When the embarrassed customer was dressed like a jock, I’d grab the tape and as I was loading it into the case, just about to ring it into the register, I’d say, “You know this has gay sex in it.” Then I’d watch the guy’s eyes widen until they were about at his eyebrows and say, “Nah, just kidding,” and ring him up really fast.

*Note, I never fucked with customers buying gay porn, even if they were embarrassed about it. I always figured they received enough harassment in their everyday lives without me messing with them.

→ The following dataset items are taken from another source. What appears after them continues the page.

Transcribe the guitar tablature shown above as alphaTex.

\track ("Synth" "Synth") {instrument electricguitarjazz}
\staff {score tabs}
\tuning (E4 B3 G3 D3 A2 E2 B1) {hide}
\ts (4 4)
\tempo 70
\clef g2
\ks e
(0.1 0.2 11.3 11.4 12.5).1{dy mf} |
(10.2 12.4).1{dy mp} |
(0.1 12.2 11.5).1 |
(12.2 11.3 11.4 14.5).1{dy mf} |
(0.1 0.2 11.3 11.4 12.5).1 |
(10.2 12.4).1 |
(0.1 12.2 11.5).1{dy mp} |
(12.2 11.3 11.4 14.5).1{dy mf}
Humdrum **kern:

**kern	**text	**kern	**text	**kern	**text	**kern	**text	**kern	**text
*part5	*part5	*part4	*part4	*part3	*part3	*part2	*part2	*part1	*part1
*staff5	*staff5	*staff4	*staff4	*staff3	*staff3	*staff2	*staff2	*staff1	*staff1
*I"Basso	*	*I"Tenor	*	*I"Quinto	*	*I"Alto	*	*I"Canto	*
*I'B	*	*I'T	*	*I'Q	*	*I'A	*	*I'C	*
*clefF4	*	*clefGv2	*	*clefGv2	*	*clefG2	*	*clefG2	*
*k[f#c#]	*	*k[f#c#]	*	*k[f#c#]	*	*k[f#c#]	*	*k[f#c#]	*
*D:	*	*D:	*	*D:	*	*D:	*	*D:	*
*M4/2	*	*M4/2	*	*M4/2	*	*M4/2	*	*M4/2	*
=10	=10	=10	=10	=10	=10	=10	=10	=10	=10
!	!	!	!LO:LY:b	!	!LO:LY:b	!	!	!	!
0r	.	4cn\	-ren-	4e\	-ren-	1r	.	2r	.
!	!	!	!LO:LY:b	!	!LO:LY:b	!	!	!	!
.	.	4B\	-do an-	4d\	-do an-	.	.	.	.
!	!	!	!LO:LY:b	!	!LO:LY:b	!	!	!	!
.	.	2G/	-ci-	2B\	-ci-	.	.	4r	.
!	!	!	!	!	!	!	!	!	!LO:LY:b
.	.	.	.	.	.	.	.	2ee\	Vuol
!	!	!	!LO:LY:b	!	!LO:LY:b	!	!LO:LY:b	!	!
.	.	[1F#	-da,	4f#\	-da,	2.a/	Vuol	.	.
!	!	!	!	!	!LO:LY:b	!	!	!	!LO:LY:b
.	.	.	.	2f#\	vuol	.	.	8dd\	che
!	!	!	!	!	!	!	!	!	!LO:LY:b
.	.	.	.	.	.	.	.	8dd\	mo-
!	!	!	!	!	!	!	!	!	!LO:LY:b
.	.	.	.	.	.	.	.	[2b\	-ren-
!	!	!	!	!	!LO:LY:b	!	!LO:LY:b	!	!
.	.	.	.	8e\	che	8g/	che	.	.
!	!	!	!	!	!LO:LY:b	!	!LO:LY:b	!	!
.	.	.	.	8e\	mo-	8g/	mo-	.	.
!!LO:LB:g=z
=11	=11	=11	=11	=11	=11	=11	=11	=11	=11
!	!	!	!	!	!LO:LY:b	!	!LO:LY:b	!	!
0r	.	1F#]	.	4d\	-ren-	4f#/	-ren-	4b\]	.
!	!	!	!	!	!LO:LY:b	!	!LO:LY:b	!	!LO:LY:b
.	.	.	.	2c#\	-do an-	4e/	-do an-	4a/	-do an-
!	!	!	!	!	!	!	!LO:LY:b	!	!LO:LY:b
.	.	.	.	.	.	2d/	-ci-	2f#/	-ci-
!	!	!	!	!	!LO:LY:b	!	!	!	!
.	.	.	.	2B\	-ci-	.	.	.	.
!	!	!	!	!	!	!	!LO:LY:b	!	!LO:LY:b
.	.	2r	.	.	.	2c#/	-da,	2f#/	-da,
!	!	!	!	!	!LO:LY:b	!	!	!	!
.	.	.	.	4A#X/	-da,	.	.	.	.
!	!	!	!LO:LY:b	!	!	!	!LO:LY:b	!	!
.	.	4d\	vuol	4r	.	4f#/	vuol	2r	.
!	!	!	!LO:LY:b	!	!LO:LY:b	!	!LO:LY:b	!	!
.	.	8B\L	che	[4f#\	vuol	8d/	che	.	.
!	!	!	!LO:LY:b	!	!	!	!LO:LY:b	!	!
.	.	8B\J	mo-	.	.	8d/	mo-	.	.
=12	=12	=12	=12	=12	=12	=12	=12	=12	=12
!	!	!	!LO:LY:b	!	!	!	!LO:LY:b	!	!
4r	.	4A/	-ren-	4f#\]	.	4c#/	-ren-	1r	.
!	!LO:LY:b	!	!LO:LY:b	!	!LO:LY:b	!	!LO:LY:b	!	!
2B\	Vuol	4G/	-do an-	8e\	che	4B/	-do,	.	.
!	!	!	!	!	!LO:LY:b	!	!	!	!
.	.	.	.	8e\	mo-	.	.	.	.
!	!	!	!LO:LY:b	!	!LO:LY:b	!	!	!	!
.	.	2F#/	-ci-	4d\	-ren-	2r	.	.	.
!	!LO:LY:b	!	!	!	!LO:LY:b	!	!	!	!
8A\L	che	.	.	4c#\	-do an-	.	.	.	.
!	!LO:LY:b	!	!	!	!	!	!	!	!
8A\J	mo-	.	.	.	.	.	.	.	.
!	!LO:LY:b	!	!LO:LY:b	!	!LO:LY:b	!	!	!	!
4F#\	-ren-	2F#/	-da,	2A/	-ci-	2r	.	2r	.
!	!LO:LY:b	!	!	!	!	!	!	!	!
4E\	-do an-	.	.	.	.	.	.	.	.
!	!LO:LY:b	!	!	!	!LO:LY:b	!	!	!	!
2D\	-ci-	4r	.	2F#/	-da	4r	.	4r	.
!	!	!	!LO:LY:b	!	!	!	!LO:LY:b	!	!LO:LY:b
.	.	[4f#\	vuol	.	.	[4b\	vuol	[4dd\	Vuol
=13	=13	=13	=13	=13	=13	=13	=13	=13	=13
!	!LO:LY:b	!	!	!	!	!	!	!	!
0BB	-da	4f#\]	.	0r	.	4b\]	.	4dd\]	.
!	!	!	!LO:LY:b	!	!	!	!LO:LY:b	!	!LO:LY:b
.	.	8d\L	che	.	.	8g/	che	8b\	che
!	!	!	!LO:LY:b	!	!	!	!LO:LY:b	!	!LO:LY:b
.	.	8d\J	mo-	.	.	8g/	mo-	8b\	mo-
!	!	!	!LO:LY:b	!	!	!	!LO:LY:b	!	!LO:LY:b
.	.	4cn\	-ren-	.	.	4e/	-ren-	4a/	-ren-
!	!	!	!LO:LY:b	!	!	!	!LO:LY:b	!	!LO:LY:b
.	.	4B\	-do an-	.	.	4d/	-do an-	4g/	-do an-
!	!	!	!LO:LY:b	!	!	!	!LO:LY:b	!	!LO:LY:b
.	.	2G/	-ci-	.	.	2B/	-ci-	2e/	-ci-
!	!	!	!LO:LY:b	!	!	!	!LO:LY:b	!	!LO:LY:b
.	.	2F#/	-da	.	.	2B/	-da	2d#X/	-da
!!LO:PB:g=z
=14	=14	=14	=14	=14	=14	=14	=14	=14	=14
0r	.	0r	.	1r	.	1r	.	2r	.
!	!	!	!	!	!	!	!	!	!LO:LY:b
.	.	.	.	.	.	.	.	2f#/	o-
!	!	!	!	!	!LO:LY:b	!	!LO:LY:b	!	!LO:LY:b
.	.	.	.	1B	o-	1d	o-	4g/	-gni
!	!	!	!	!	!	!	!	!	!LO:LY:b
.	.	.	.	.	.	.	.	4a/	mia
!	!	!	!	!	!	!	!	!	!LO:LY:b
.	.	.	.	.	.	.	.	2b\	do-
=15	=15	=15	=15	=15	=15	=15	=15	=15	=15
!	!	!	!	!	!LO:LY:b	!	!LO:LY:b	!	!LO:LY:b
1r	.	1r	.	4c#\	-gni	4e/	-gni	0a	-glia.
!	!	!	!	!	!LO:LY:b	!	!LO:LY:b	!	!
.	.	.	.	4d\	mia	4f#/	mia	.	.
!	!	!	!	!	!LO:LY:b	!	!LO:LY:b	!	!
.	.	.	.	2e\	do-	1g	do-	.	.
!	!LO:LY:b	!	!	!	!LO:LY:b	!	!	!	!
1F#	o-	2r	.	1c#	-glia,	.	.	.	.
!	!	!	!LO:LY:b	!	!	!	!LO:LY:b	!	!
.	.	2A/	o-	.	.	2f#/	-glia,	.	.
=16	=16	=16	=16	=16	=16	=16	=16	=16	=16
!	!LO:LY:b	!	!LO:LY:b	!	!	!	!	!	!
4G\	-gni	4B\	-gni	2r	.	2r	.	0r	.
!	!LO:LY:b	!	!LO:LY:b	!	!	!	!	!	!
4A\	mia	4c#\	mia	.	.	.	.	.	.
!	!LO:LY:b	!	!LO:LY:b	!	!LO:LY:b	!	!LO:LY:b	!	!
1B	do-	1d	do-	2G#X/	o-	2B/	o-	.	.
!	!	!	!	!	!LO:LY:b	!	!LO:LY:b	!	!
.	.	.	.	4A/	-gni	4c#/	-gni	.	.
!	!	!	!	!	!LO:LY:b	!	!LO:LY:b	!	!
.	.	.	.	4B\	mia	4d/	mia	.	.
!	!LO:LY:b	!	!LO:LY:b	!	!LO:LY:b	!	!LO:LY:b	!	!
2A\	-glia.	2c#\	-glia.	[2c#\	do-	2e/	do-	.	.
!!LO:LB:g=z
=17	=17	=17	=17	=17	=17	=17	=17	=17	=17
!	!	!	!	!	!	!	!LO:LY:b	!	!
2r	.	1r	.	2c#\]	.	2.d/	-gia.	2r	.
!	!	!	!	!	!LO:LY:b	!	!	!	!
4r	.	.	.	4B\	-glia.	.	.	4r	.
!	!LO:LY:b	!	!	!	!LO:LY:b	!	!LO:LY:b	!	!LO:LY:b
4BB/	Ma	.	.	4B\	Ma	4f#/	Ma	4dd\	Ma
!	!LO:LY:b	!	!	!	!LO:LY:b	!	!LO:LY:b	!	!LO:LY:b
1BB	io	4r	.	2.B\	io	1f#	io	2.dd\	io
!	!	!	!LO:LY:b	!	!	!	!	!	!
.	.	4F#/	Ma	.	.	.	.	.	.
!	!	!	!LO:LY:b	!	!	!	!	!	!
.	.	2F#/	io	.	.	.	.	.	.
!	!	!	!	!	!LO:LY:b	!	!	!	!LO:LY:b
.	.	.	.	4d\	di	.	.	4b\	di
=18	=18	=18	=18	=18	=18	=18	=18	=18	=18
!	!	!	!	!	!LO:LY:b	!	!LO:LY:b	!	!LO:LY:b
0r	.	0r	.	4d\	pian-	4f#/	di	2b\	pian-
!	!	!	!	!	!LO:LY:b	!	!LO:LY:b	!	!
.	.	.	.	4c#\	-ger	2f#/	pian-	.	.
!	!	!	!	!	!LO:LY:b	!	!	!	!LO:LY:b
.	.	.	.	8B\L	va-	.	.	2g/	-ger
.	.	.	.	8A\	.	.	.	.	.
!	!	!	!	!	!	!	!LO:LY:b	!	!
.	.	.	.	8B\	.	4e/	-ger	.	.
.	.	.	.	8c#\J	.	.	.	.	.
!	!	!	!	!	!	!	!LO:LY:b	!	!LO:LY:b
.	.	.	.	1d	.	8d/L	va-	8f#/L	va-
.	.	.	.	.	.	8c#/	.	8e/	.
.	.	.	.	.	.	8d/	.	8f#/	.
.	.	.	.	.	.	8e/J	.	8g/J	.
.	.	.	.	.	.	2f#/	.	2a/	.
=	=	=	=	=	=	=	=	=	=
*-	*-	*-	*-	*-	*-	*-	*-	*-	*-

One thing I couldn’t stand customers buying way Playboy magazine. While it’s not bad reading material (despite the classic joke), it’s completely useless as porn. In each issue, there are only three, heavily airbrushed, pictorials of women who look like they came straight out of the Sports Illustrated Swimsuit Edition. I know some guys actually like this type of porn, but they should really pick up a Hustler or a Gallery to get the most out of their money.

If a shy customer came up with a Playboy, I’d hold it up in front of my eyes and say, “Nooooooooo, you don’t want this.” Then I’d come around the counter and walk him back to the magazine shelves to give him my, loud and obnoxious, expert opinion. During this consultation, I’d ask all sorts of embarrassing questions about what parts of a woman he most admired. Then I’d tell him all about the magazine’s that I liked to masturbate to (usually picking the most unusual and fetish-based magazine I could find.)

Nine times out of ten, after my giant display of assistance, they’d end up buying the Playboy anyway.

Let’s be honest, working retail kind of sucks. You need to do a little something to make the hours go by. I’d like to say I’m sorry for messing with these customers, but I’m not.